- **Data to use**
= Beginning of Section =

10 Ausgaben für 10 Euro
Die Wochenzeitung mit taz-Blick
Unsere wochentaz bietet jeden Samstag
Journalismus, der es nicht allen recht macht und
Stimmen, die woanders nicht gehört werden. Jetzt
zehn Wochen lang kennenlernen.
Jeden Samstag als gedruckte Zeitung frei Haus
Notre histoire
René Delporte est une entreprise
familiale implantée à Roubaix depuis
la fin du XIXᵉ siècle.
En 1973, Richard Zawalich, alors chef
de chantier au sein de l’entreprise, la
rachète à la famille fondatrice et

= End of Section =
= Beginning of Section =

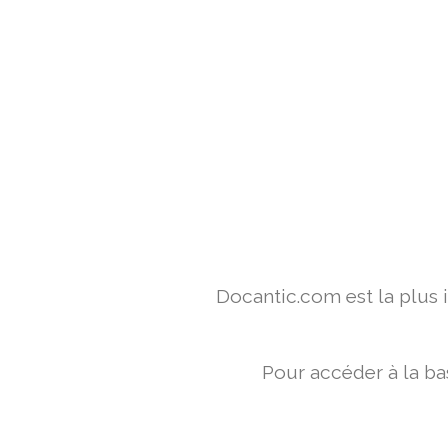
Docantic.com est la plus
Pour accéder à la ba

= End of Section =
= Beginning of Section =

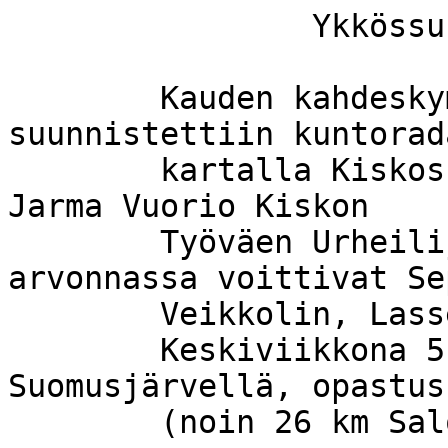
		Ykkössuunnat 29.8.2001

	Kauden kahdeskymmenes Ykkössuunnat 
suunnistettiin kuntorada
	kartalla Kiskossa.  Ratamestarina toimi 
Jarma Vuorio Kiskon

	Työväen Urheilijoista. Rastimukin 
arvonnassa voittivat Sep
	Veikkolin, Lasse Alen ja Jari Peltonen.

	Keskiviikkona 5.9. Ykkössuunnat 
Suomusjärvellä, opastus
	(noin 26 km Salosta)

= End of Section =

- **Your goal**
In the entries above, how many lines include the word "Ykkössuunnat"? Give only that number.

- **Response**
3